# Page extract
--------

|By Issac John, Khaleej Times, Dubai,
United Arab EmiratesMcClatchy-Tribune Regional News
March 18-- DUBAI -- Driven by Dubai's vibrant hospitality industry, the UAE recorded the largest number of new hotel rooms under way in the Middle East and Africa region, latest data from STR Global shows.
The UAE continued to post the largest number of rooms in the total active pipeline with 52,566, followed by Saudi Arabia with 14,178. Among the major markets in the region, Dubai ended February with the most rooms in the total active pipeline with 30,139, followed by Abu Dhabi with 14,171, while Lebanon was one of two countries, which reported less than 1,000 rooms in development. However, the number of new hotels being added to the development pipeline of the Middle East and Africa region slowed down in February.
Analysts said the slowdown in the number of new hotel projects in the region was not reflective of any downturn in the industry.
According to STR Global, the Middle East and Africa region has a total of 457 hotels in the development pipeline, just one more than the previous month. The research company's February report said that there were 124,142 rooms in development, up by about 400 on January. In January, 14 new hotels were added to the development pipeline, compared to the last month of 2009, while hotel rooms under construction grew by more than 3,000. Among the hotel sectors, three accounted for more than 70 percent of the total active pipeline -- the Upper Upscale segment (31,434 rooms); the Unaffiliated segment (31,448 rooms); and the Luxury segment (26,366 rooms).
The Economy segment was responsible for just 3.9 percent of February's development pipeline with 4,889 rooms.
The report said that the region currently boasted more than 576,544 hotel rooms with a further 71,331 rooms under construction. On Tuesday, research firm Proleads said the GCC would open 38 new hotel rooms per day this year.
Dubai-based Proleads said in its latest research that 48 hotels with 14,178 rooms were set to open in 2010 in the Gulf region at an estimated cost of $7.3 billion. Though the global economic recovery remains uncertain, new hotels are continuing to open up across the Middle East, said Maggie Moore, exhibition director of The Hotel Show.
"While much of the recent attention has focused on the impact of the downturn on the hospitality sector, the UAE continues to be one of the world's active areas for hotel openings," said Moore.

--------

# Excerpted records

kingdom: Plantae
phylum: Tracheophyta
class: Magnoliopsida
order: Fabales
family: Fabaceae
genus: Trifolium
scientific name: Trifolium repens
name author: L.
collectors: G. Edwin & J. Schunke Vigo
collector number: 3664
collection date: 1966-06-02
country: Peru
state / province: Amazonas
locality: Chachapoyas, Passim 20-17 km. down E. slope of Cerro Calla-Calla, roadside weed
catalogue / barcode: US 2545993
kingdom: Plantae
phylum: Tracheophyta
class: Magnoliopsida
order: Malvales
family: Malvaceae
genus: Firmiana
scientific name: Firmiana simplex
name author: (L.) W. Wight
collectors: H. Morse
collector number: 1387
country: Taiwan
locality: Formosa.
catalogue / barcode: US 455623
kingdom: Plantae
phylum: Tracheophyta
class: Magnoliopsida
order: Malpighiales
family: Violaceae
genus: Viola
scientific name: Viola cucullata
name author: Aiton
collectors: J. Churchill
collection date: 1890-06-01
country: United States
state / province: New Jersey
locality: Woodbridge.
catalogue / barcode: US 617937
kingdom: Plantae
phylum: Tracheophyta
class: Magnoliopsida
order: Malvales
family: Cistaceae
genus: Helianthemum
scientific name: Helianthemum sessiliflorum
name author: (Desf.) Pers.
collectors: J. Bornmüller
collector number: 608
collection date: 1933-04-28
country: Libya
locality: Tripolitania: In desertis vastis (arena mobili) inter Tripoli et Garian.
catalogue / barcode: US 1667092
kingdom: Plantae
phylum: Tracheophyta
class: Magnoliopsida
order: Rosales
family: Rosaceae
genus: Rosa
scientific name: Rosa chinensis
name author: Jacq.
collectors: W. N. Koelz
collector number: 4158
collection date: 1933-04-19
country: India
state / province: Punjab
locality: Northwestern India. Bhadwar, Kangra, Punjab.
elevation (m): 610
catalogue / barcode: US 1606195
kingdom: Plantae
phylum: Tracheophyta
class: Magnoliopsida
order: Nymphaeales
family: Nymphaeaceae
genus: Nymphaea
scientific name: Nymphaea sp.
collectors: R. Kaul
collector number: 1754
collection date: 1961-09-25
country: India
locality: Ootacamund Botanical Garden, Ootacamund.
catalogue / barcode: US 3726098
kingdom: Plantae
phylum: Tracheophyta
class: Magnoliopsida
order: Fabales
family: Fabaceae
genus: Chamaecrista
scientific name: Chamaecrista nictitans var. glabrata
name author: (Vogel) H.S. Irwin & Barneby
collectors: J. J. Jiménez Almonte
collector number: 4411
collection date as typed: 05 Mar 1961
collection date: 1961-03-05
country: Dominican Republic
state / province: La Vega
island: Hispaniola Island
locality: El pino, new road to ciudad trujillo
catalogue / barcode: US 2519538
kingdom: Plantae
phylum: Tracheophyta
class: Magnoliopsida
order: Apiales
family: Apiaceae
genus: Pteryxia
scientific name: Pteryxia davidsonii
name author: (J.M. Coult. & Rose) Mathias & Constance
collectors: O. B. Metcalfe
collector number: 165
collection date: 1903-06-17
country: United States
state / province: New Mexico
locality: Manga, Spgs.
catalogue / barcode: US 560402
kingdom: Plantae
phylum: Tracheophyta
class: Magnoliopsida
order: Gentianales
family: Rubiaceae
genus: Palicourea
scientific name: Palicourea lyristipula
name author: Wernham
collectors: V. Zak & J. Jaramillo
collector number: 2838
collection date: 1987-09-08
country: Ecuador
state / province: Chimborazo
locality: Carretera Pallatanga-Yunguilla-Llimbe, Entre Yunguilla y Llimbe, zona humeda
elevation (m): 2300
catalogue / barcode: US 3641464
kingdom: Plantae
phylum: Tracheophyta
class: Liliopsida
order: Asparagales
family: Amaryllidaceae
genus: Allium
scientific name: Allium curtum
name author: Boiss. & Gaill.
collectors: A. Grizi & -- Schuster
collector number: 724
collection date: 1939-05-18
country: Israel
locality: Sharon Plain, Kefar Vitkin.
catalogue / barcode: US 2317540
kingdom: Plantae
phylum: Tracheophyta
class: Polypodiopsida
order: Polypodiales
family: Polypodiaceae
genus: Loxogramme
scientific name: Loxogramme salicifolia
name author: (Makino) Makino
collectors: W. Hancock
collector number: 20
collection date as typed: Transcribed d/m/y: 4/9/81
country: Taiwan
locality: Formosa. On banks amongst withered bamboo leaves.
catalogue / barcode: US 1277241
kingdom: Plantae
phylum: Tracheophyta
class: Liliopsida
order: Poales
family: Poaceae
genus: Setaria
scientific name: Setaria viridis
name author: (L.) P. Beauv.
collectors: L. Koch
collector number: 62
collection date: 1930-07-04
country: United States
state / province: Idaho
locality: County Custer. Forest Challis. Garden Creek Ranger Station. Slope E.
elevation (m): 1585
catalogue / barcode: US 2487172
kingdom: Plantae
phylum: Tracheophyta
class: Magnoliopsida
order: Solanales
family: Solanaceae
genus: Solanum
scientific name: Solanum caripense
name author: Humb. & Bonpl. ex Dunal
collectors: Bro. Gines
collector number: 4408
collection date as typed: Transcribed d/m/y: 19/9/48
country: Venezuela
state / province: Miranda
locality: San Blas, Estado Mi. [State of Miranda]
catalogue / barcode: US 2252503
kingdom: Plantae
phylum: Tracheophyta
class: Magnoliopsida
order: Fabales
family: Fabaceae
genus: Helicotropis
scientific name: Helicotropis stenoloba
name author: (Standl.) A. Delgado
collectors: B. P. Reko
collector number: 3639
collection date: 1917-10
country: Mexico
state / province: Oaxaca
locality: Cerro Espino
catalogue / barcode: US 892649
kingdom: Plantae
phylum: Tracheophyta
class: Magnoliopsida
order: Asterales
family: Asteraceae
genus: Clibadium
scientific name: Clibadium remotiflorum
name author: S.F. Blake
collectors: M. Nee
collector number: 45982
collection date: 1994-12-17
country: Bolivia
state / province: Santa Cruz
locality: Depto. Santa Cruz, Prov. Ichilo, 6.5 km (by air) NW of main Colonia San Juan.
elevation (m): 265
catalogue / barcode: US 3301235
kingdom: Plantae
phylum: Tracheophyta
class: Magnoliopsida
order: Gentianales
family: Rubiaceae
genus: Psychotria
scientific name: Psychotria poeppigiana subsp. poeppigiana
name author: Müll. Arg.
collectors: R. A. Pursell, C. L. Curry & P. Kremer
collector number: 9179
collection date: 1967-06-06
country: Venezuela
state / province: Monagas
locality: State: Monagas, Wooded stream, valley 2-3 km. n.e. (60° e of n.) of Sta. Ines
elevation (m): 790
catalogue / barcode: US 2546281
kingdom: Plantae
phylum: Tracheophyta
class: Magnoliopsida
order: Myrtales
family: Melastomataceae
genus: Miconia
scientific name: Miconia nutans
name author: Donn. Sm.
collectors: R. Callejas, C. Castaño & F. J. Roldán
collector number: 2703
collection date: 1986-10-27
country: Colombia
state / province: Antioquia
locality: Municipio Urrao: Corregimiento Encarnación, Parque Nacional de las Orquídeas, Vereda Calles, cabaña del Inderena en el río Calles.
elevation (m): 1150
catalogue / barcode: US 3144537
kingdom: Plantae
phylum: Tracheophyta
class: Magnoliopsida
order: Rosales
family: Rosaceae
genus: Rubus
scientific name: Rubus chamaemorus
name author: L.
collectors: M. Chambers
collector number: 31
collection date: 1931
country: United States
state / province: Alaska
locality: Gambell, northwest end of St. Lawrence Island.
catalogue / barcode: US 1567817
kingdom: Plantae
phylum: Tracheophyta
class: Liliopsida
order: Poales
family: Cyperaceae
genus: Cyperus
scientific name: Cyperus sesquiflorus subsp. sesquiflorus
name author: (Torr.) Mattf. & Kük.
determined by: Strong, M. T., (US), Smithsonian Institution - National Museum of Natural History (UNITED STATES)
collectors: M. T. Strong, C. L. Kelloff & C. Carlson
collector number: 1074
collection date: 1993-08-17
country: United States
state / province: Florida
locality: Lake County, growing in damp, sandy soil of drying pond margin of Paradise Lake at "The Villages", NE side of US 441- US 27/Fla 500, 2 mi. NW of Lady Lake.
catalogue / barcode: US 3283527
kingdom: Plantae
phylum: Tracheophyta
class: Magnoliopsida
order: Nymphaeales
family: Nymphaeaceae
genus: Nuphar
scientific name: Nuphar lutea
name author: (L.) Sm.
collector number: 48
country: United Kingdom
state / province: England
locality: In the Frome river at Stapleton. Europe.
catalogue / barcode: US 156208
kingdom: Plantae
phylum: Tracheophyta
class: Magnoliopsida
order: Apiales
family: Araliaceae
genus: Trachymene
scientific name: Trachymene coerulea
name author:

--------

# What you have to do
Continue the news report on hotel development in the UAE and the Middle East from its last sentence.

# Task output
The UAE alone has over 5,700 rooms coming to market in 2010. Qatar, Bahrain, Kuwait and Saudi Arabia are also seeing increased activity.
Facing up to this double-edged challenge, a panel of hotel industry experts is to discuss strategies for dealing with the global economic downturn at the Middle East's leading dedicated trade event for the hospitality and leisure sector.
The session on innovative management in challenging times will be part of The Seven Star Conference, which is part of The Hotel Show, taking place at the Dubai World Trade Centre from 18-20 May 2010.
"The Hotel Show provides a useful barometer for the industry on how equipment, materials and service suppliers, marketing and sales strategies are being affected by the uncertain economic climate," said Maggie Moore, Exhibition Director of The Hotel Show.
The Saudi Arabian hospitality sector looks set to grow in tandem with inbound travel on the up, both in terms of religious tourism and business visitors," Moore added. It is forecast that there will be another 21 hotels with 7,000 hotel rooms in Saudi Arabia by 2013, 2,000 of which will open this year."
A total of 1,961 new hotel rooms are expected to be added to the Qatar hospitality market during this year, according to Proleads, with a total of 21 new hotels coming online by 2013. Last year the number of available hotel rooms in the country increased by 25 per cent compared to the previous year.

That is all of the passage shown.